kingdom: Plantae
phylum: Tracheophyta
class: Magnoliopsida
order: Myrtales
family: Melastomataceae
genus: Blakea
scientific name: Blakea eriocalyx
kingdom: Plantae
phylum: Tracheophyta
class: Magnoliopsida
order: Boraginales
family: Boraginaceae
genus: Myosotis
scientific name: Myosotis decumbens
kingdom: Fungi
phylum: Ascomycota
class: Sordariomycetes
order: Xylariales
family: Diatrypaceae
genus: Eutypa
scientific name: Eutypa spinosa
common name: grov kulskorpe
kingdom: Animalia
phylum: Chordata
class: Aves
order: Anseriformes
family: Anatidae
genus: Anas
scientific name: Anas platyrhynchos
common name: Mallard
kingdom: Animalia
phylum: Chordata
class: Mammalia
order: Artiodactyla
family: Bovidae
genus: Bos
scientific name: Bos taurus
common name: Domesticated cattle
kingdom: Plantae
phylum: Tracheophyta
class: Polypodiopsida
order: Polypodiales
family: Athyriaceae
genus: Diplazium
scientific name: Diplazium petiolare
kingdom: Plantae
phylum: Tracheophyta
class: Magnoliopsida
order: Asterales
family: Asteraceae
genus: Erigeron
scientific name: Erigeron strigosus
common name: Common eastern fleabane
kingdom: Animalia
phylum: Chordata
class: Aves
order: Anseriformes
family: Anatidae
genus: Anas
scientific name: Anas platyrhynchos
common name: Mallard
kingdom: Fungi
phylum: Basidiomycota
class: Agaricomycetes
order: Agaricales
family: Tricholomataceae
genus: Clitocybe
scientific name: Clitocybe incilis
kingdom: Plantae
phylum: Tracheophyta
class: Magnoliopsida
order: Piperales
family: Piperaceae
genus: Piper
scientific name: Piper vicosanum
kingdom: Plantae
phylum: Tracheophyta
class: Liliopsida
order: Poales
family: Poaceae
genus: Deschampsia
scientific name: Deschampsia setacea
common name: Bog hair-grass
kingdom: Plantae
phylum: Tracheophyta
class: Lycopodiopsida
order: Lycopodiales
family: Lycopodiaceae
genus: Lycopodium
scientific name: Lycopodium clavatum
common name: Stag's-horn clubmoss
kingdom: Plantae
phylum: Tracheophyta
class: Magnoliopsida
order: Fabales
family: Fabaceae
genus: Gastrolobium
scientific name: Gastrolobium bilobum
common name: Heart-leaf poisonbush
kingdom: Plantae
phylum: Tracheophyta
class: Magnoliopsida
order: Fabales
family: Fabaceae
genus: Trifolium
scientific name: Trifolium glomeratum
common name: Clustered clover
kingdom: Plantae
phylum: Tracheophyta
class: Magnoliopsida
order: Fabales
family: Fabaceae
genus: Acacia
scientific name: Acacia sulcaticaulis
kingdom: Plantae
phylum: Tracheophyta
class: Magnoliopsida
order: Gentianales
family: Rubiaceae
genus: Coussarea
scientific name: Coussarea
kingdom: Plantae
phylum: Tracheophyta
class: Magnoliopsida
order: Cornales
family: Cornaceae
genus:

* **PROBLEM**
Copy every one of the records above line for line, with no changes.

* **RESPONSE**
kingdom: Plantae
phylum: Tracheophyta
class: Magnoliopsida
order: Myrtales
family: Melastomataceae
genus: Blakea
scientific name: Blakea eriocalyx
kingdom: Plantae
phylum: Tracheophyta
class: Magnoliopsida
order: Boraginales
family: Boraginaceae
genus: Myosotis
scientific name: Myosotis decumbens
kingdom: Fungi
phylum: Ascomycota
class: Sordariomycetes
order: Xylariales
family: Diatrypaceae
genus: Eutypa
scientific name: Eutypa spinosa
common name: grov kulskorpe
kingdom: Animalia
phylum: Chordata
class: Aves
order: Anseriformes
family: Anatidae
genus: Anas
scientific name: Anas platyrhynchos
common name: Mallard
kingdom: Animalia
phylum: Chordata
class: Mammalia
order: Artiodactyla
family: Bovidae
genus: Bos
scientific name: Bos taurus
common name: Domesticated cattle
kingdom: Plantae
phylum: Tracheophyta
class: Polypodiopsida
order: Polypodiales
family: Athyriaceae
genus: Diplazium
scientific name: Diplazium petiolare
kingdom: Plantae
phylum: Tracheophyta
class: Magnoliopsida
order: Asterales
family: Asteraceae
genus: Erigeron
scientific name: Erigeron strigosus
common name: Common eastern fleabane
kingdom: Animalia
phylum: Chordata
class: Aves
order: Anseriformes
family: Anatidae
genus: Anas
scientific name: Anas platyrhynchos
common name: Mallard
kingdom: Fungi
phylum: Basidiomycota
class: Agaricomycetes
order: Agaricales
family: Tricholomataceae
genus: Clitocybe
scientific name: Clitocybe incilis
kingdom: Plantae
phylum: Tracheophyta
class: Magnoliopsida
order: Piperales
family: Piperaceae
genus: Piper
scientific name: Piper vicosanum
kingdom: Plantae
phylum: Tracheophyta
class: Liliopsida
order: Poales
family: Poaceae
genus: Deschampsia
scientific name: Deschampsia setacea
common name: Bog hair-grass
kingdom: Plantae
phylum: Tracheophyta
class: Lycopodiopsida
order: Lycopodiales
family: Lycopodiaceae
genus: Lycopodium
scientific name: Lycopodium clavatum
common name: Stag's-horn clubmoss
kingdom: Plantae
phylum: Tracheophyta
class: Magnoliopsida
order: Fabales
family: Fabaceae
genus: Gastrolobium
scientific name: Gastrolobium bilobum
common name: Heart-leaf poisonbush
kingdom: Plantae
phylum: Tracheophyta
class: Magnoliopsida
order: Fabales
family: Fabaceae
genus: Trifolium
scientific name: Trifolium glomeratum
common name: Clustered clover
kingdom: Plantae
phylum: Tracheophyta
class: Magnoliopsida
order: Fabales
family: Fabaceae
genus: Acacia
scientific name: Acacia sulcaticaulis
kingdom: Plantae
phylum: Tracheophyta
class: Magnoliopsida
order: Gentianales
family: Rubiaceae
genus: Coussarea
scientific name: Coussarea
kingdom: Plantae
phylum: Tracheophyta
class: Magnoliopsida
order: Cornales
family: Cornaceae
genus:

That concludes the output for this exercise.